3. Research Area, Data, and Methods

3.1. Research Area

This study takes Changping district in Beijing as its research area. As the capital of China, Beijing is a model for all other cities for its land development and land policies. In addition, Beijing is among China’s fastest-growing cities according to area and population [33]. Between 2001 and 2010, Beijing’s total population increased from 13.85 million to 19.62 million, while its agricultural population fell from 3.04 million to 2.76 million. During the same period, the area of developed land in Beijing rose from 2858.38 km2 to 3199.08 km2, an average annual growth of 34 km2.
As a typical urban fringe area in Beijing (Figure 1) and located northwest of the city center, Changping district is one of the main areas to have accommodated Beijing’s rapid urban expansion.

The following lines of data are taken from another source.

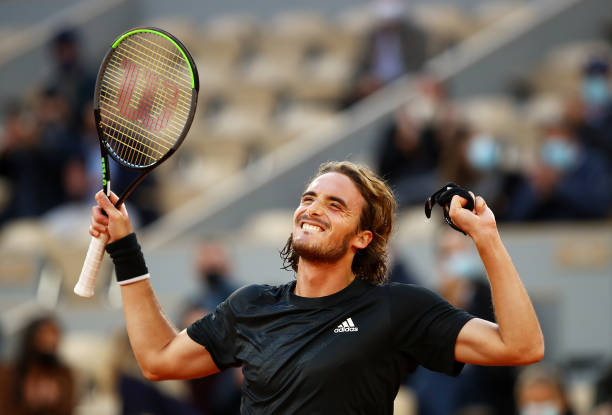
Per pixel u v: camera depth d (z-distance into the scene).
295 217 8.55
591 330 22.58
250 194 29.02
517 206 23.47
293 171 29.50
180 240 27.72
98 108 9.51
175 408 18.80
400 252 22.66
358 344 8.07
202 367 8.80
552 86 32.00
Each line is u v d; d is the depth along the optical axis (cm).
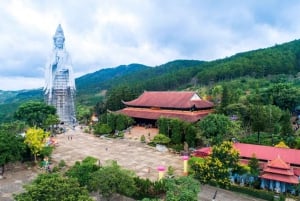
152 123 14800
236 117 12256
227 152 7238
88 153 10975
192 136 10794
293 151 7819
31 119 15738
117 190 6094
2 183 7906
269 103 14088
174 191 4959
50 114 16012
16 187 7625
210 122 9831
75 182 4728
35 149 9481
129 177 6100
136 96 19462
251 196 6950
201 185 7525
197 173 7494
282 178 6938
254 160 7344
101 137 13950
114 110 18875
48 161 9500
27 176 8481
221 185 7238
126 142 12644
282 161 7138
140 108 15525
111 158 10206
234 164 7256
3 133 8869
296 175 7194
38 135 9538
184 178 5194
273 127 11181
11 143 8606
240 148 8338
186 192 4759
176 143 11275
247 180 7456
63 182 4606
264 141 10088
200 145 10962
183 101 14012
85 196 4450
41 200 4331
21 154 9412
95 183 5888
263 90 15775
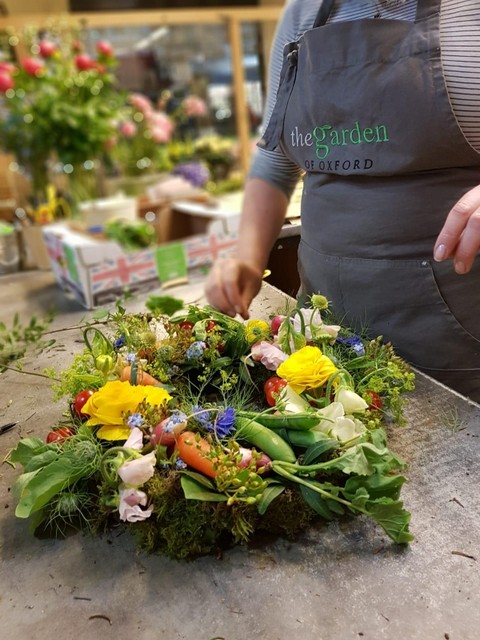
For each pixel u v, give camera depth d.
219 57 2.87
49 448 0.63
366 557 0.54
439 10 0.77
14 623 0.50
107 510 0.58
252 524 0.55
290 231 1.09
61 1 2.77
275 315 0.84
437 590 0.50
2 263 1.65
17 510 0.57
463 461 0.63
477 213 0.66
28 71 1.97
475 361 0.90
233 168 2.86
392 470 0.62
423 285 0.86
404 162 0.82
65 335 1.06
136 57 2.84
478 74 0.76
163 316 0.87
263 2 2.79
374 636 0.46
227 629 0.48
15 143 2.04
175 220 2.09
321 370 0.65
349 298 0.92
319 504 0.55
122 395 0.62
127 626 0.49
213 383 0.75
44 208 1.93
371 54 0.80
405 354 0.91
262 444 0.60
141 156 2.59
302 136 0.91
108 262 1.32
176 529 0.55
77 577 0.55
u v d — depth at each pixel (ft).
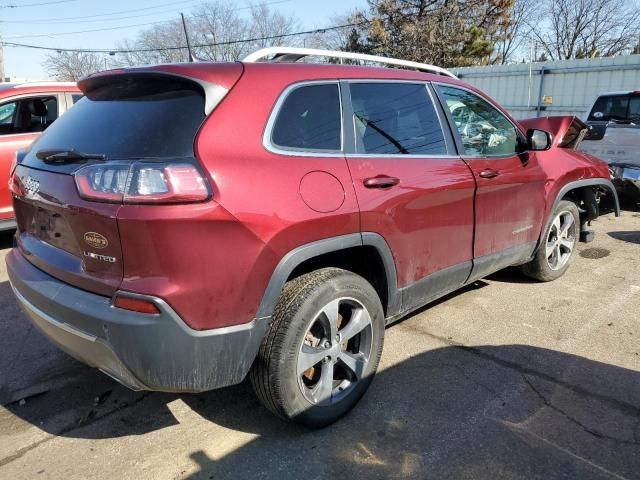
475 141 11.64
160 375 7.02
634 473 7.74
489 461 8.02
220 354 7.29
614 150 23.54
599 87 48.34
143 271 6.75
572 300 14.24
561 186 14.40
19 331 12.66
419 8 90.68
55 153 8.05
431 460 8.07
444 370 10.67
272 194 7.43
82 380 10.55
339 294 8.41
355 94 9.29
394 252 9.40
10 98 19.03
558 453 8.18
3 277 16.44
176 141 7.10
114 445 8.56
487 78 56.80
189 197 6.69
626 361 10.96
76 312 7.12
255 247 7.25
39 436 8.82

It is the location of the first highway from the city center to its outskirts. Changping district is also a miniature version of Beijing in terms of topography, with mountains in the northwest and plains in the southeast. Therefore, many researchers have selected Changping district as a representative research area of Beijing [34,35,36].
Changping district has a total area of 1342.57 km2 and is subdivided into 17 towns and townships. The population of the district was 1,661,000 in 2010, with only 533,000 registered, which means a lot of people are migrants. Among the registered population, the urban population was 326,000 and the rural population was 207,000 in 2010, suggesting a lower proportion of primary industries. The average incomes of the urban and rural residents were ¥24,428.3 ($3545.7) and ¥14,384.3 ($2087.8) respectively in 2010 [37]. Three highways link the district with the city center, namely the north-south Beijing–Tibet expressway, the Beijing–Chengde expressway, and the Litang road. The district connects to the city center by subway lines 5, 8, and 13, and the Changping line. In addition, the sixth ring road passes through the southern part of the district, from east to west. Given its locational and transport advantages, Changping district has experienced fast development, and its developed land area has increased from 252.47 km2 in 2001 to 338.28 km2 in 2010, growing at an average rate of 8.58 km2 per year.

3.2. Data

In this study, we collected the 2001 and 2010 land-use survey data of Changping district, from which we put forward the dependent variable through an overlay analysis and assigned each grid with a value, representing whether it was development with or without land ownership change. Among the independent variables that we selected as potentially influencing land development, we acquired a digital elevation model from the computer network center of the Chinese Academy of Sciences, which we used to derive the gradient data in ArcGIS 10.2 (ESRI, Redlands, CA, USA). We extracted major roads, minor roads, and the sixth ring road, and developed land from the 2010 land use dataset, subway stations, district governments, township governments, and village committees by digitizing their coordinates; the population at the street level from the fifth and sixth population censuses; farmers’ income data from statistical yearbooks; prior land use type from the 2001 land use dataset; and construction area from land use planning and city planning datasets between 2001 and 2010. After all of this data collection was completed, we converted the spatial vector information into a 100 × 100 m raster, with each grid cell containing all the variables listed above.

3.3. Methods

In order to investigate the first research question, we employed spatial statistics and a descriptive analysis to study whether there were differences in the spatial distribution between formal land development that transferred into state ownership and informal land development that remained in collective ownership from 2001 to 2010. We tested whether there were significant differences between these two classes of developed land in terms of their area, usage, source, the number of land blocks, distances from the governments and roads, and so on.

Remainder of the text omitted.